En 2011 se embarcó en un enorme desafío junto a su colega y amiga, Mirta Couthaz y el recordado Henry Milesi, amigo de la Redacción de LA OPINIÓN. Entre los tres asumieron la tarea de finalizar la novela "Querida señora", que nuestro célebre escritor Lermo Rafael Balbi no había podido terminar por distracciones, una enfermedad y la muerte. Bajo la consigna de garantizar la “fidelidad a la escritura de Balbi” avanzaron hasta concluir el libro que tuvo como una suerte de subtítulo aclaratorio "fragmentos de una novela inconclusa".
Y en 2013, la Cámara de Diputados de la Provincia de Santa Fe realizó un homenaje a mujeres rafaelinas que se han destacado en la historia de la ciudad, en diferentes ámbitos de actuación, en el marco de los homenajes a Rafaela en el centenario de su declaratoria de ciudad.
En ese encuentro en la Legislatura de la Provincia, recibieron un reconocimiento Liliana de la Costa y Catalina Pignata, que con valor y coraje fueron las primeras compradoras de tierra en la colonia; Dra.

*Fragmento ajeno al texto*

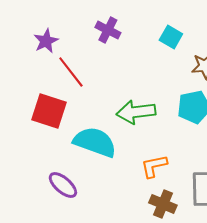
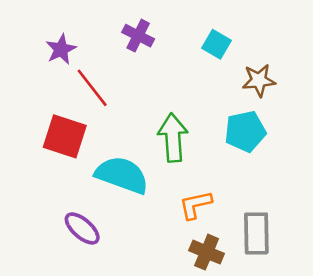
green arrow: (136, 112) -> (173, 138), turned 93

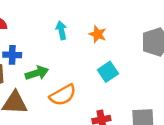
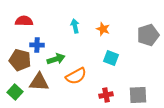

María Inés Dellasanta, primera directora mujer del Hospital Dr. Jaime Ferré; Prof. Marta Giura de Zimmermann, desde la Municipalidad de Rafaela resignificó la gestión de lo cultural; Elda Massoni, poetisa inolvidable, activa integrante de ERA, periodista de LA OPINION; Dra. Lilian del Rosario Landa, primera y única mujer presidente del Concejo Municipal de Rafaela; profesoras Marta Zóbboli y Mirtha Coutaz, brillantes docentes e investigadoras, rescataron e hicieron trascender la obra literaria de autores rafaelinos; profesora María Inés Vincenti, destacada investigadora de la historia local y regional; Betty Flores de Beltramino, exquisita artista plástica y maestra de artistas; CPN Marta Williner, rica trayectoria empresarial, primera mujer en alcanzar la presidencia del CCIRR.
En sus últimos años, Marta Zóbboli encontró además un espacio de recogimiento espiritual, participando activamente en la difusión de la devoción a la Virgen de Schoenstatt, dejando también allí su impronta de liderazgo y compromiso.
Además, en el ámbito de su familia, escribió una suerte de biografía de las familias Zóbboli - Zanetti. Cabe recordar que Octavio Zóbboli -que nació en Rafaela en 1895- se casó con Elena Zanetti y de esa unión nacieron cuatro hijas: Beatriz, Esther, Elea y Marta.
Hablar de Marta Zóbboli es hablar de una época, de una manera de entender la educación y de una figura que marcó a generaciones enteras. Fue exigente, sí, pero también formadora, comprometida y profundamente coherente con sus ideales.
En cada aula donde aún resuena aquella frase —“viene Marta”— sobrevive algo de su legado. No como una advertencia, sino como el recuerdo de una docente que supo, con carácter y convicción, enseñar mucho más que una materia.